I wonder if they could be 'Geophagus' steindachneri. While they don't quite look like rams, I have seen nice _red_ ones in LFS for sale that would of been around the 3' mark.


----------



## cichlidaholic (Dec 7, 2005)

DirtyBlackSocks said:


> Nope, not a mutant, they're pure bred bolivian ram - and the LFS is mistaken in the size they grow to.


The size is what threw me off! Of course, LFS can make mistakes... :wink:


----------



## DirtyBlackSocks (Jan 24, 2008)

Or lie to make a sale


----------



## needmoretanks! (Dec 7, 2006)

I have also seen in recent years clown rams as they were called by my LFS. They are basically blood parrots to draw a comparison, or also balloon mollies. Rams have become so popular, atleast where I live (CA), that they were coming out with as many different strains as possible to try and sell them. It is possible that this is what your seeing. Did it have the shape of a normal ram, or was it "inflated" so to speak.


----------



## emptyhead (Apr 16, 2007)

These were not Bolivian Rams. They were also not mollies or blood parrots - those are painfully obvious. I don't think they were any Geophagus either. They were not one of the hybrid round (bloated/balloon) rams either.

They had the distinct curved snout of a ram, did not have any of the body markings of the Bolivian Rams, they had a slight redness to the body as opposed to the yellow and blue of the Bolivians and had red on the tip of the dorsal and caudal fins if I remember correctly.

They were already bigger in the store than any Bolivians that I have seen. This was at a very reputable store also. The store is too far away for me to drive there again anytime soon. Maybe I will give them a call tomorrow.


----------



## DirtyBlackSocks (Jan 24, 2008)

Not sure then, that's the problem with common names...pictures would be very very useful.


----------



## ryansmith (Apr 10, 2003)

Were they cupid cichlids, *Biotodoma cupido*? A few stores around me carry them in a smaller size and I originally thought they were Bolivian rams. Their body shape is very similar. They grow to about 5" and are peaceful.


----------



## emptyhead (Apr 16, 2007)

ryansmith said:


> Were they cupid cichlids, *Biotodoma cupido*? A few stores around me carry them in a smaller size and I originally thought they were Bolivian rams. Their body shape is very similar. They grow to about 5" and are peaceful.

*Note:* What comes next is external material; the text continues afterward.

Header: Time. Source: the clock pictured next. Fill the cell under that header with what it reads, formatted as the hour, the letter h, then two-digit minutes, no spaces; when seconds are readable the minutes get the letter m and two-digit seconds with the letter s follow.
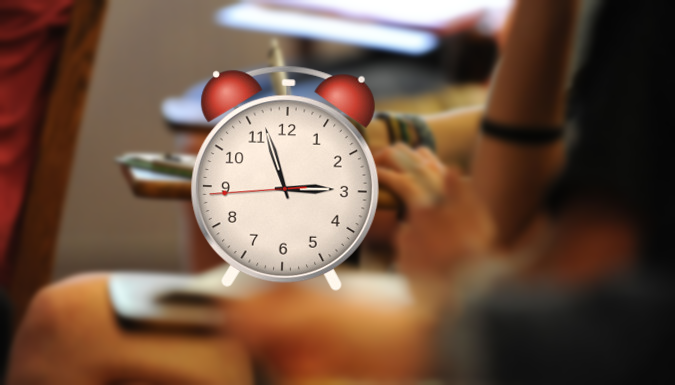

That could be it. I am losing the original picture in my mind after looking at so many pictures of fish lately. I lot of conflicting information about this fish as well.


----------



## fishlids (May 5, 2007)

they sell Bolivian Rams at my LFS with the name of Ruby Clown Cichlid. I asked the manager if they were Bolivian Rams or another species, and he said no its called Ruby Clown, but I know for a fact it was a pure Bolivian Ram.

I didn't trust that idiot, last time I went there, he was selling a Red Devil with the name of Red Bay Snook. And was selling it for the price of his other Snooks (like $15.00) when red devils here are like $5.00. Just because the red devil jumped from it's tank to the neighbor tank full of red bay snooks.


----------